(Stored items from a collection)
----

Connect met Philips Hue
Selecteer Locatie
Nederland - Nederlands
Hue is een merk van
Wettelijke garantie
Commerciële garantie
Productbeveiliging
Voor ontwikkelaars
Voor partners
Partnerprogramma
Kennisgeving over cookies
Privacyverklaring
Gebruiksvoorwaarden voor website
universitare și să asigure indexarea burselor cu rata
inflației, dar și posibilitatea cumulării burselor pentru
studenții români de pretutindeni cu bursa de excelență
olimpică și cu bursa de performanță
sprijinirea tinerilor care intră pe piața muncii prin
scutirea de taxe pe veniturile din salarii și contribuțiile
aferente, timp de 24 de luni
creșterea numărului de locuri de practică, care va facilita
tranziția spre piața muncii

----

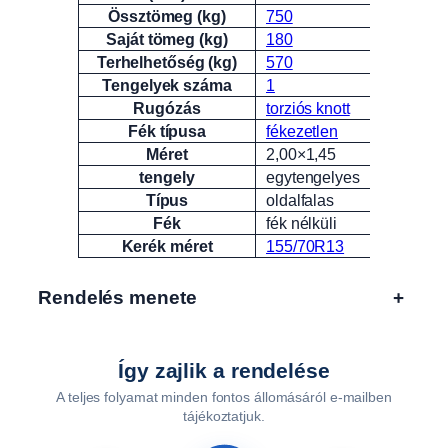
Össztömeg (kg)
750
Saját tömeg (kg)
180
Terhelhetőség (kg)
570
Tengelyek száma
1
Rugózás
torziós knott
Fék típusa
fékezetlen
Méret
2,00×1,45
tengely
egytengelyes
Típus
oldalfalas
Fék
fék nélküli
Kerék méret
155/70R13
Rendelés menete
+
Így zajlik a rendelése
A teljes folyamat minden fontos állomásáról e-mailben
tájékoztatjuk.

----

- REQUIRED ACTION -
From the records above, quote only the lines running from the line with "Connect met Philips Hue" to the line with "Gebruiksvoorwaarden voor website", both lines included.

- REPLY -
Connect met Philips Hue
Selecteer Locatie
Nederland - Nederlands
Hue is een merk van
Wettelijke garantie
Commerciële garantie
Productbeveiliging
Voor ontwikkelaars
Voor partners
Partnerprogramma
Kennisgeving over cookies
Privacyverklaring
Gebruiksvoorwaarden voor website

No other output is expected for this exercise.